Provost Block will move on
It ain’t easy keeping a good thing going. As UVA administrators undertake ambitious fundraising, diversity initiatives and construction projects, there is a downside for the University: Those accomplished folks can get snatched up by other universities.
California bound: Gene Block, provost at UVA, is leaving to take a job as chancellor at UCLA.
|
Gene Block, biology professor and UVA’s provost since 2001, has announced he’ll become UCLA’s (www.ucla.edu) new chancellor by August 1. His offer includes $416,000 yearly salary, $30,000 relocation allowance, university-provided housing, an auto allowance of $8,916 per year and an official entertaining budget.
An eminent biologist who has taught at UVA since 1978, Block, 58, is an expert on biological clocks. He sits on many scientific and academic panels and has patented numerous inventions in the medical field.
But UVA isn’t bitter. “The chancellorship at UCLA is just the kind of academic leadership position for which Gene has spent the last decade pre-paring,” said UVA President John T. Casteen III through the office of University Relations.
“When you have such desirable leaders, people will look to recruit them,” says Carol Wood, UVA spokesperson. Block was recruited to UCLA after the school conducted a search of over 100 candidates.
Block is the second UVA higher-up in two months to announce he’ll leave to lead another academic institution: Arts & Sciences Dean Ed Ayers announced in November he will become president of the University of Richmond starting July 1.

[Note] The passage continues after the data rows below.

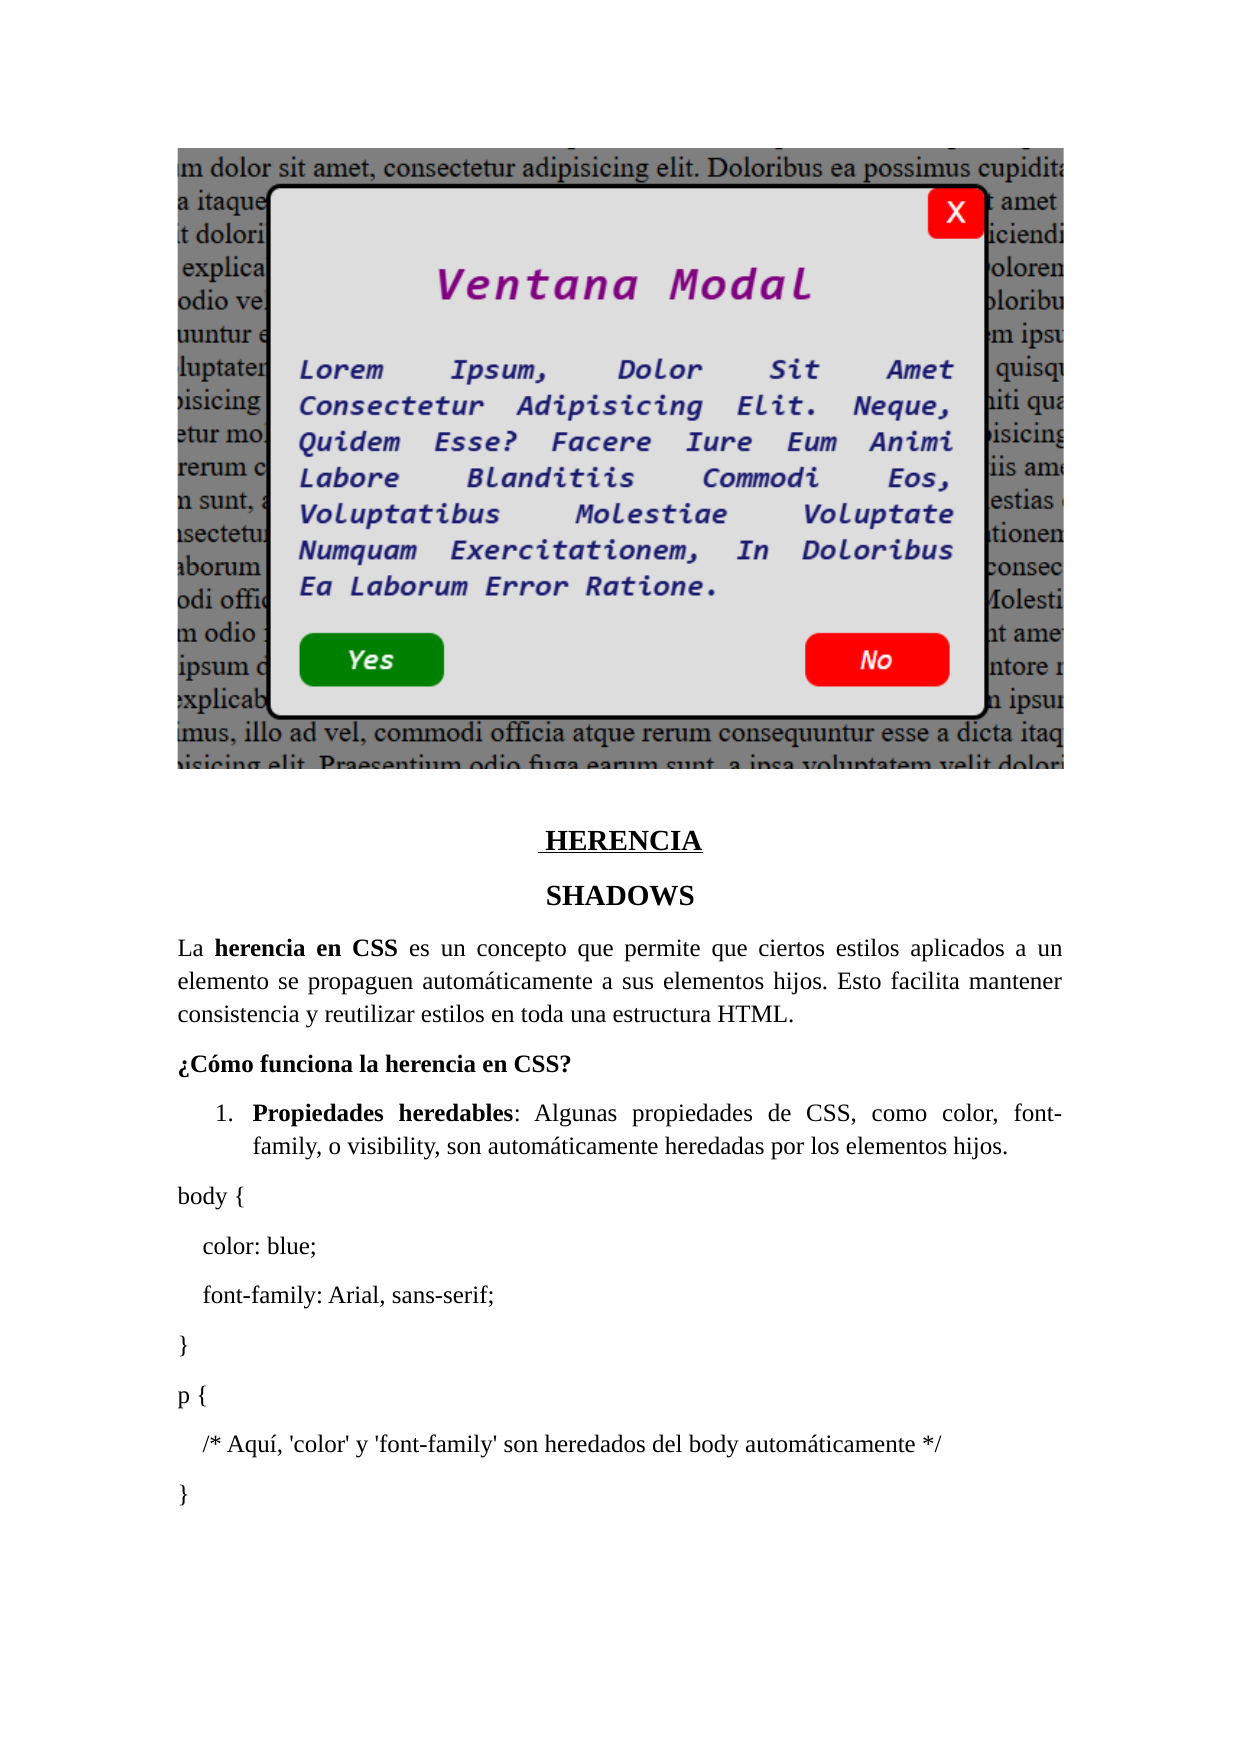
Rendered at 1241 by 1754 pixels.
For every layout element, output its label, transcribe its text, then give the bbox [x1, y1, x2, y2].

text body { [177, 1181, 1063, 1210]
text font-family: Arial, sans-serif; [177, 1281, 1063, 1309]
text SHADOWS [177, 878, 1063, 911]
text } [177, 1479, 1063, 1508]
text ¿Cómo funciona la herencia en CSS? [177, 1049, 1063, 1077]
text color: blue; [177, 1231, 1063, 1259]
text La herencia en CSS es un concepto que permite que ciertos estilos aplicados a un elemento se propaguen automáticamente a sus elementos hijos. Esto facilita mantener consistencia y reutilizar estilos en toda una estructura HTML. [177, 933, 1063, 1028]
list Propiedades heredables: Algunas propiedades de CSS, como color, font-family, o visibility, son automáticamente heredadas por los elementos hijos. [215, 1098, 1063, 1160]
text HERENCIA [177, 823, 1063, 856]
text /* Aquí, 'color' y 'font-family' son heredados del body automáticamente */ [177, 1429, 1063, 1458]
text } [177, 1330, 1063, 1359]
text p { [177, 1380, 1063, 1409]
picture [177, 148, 1064, 769]
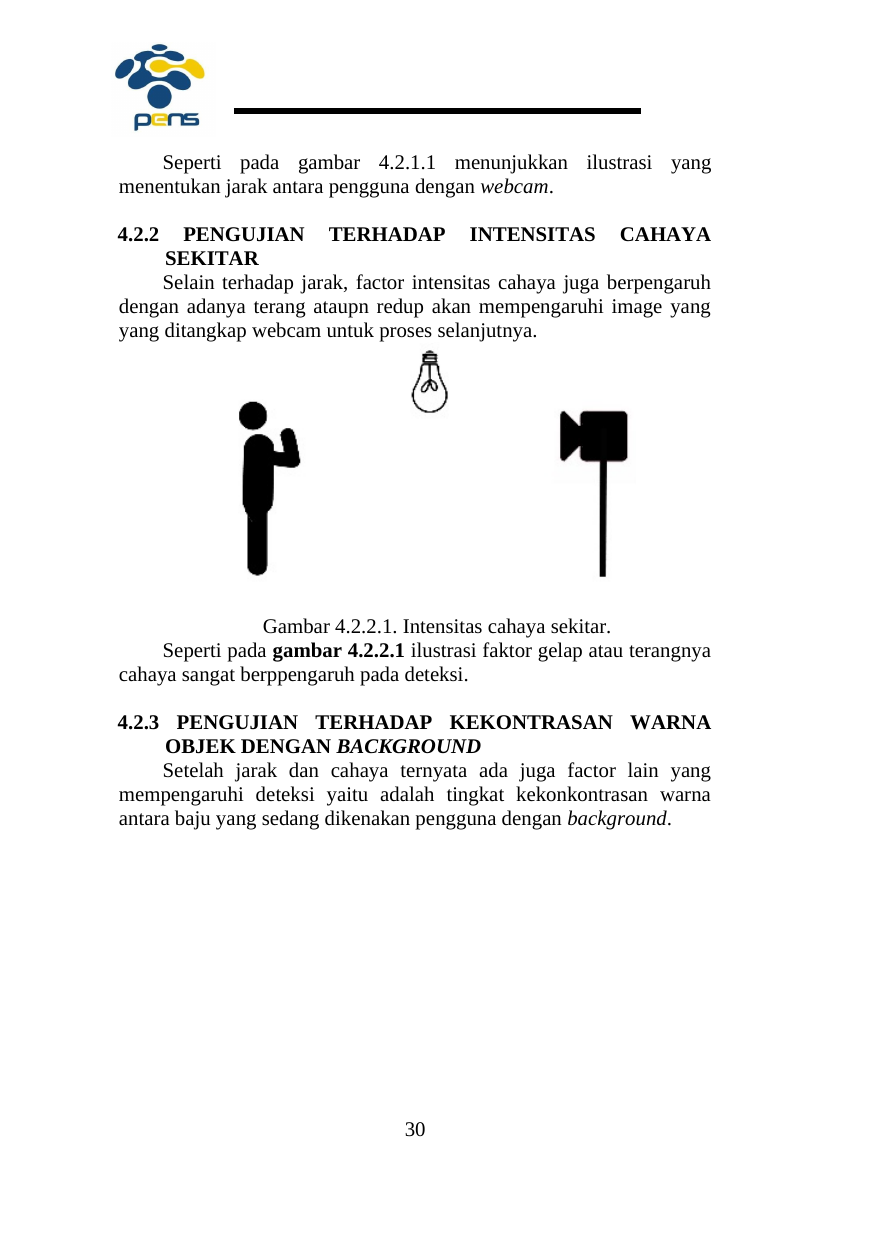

UVA is now looking for candidates from an international applicant pool, though it will also consider successors from within its own ranks. Such searches “put stress on our system, especially in light of our current [$3 billion capital] campaign,” Casteen said in a press release.
President Casteen’s office is spearheading recruitment efforts, and they’ve made progress finding an Arts & Sciences dean, according to Wood.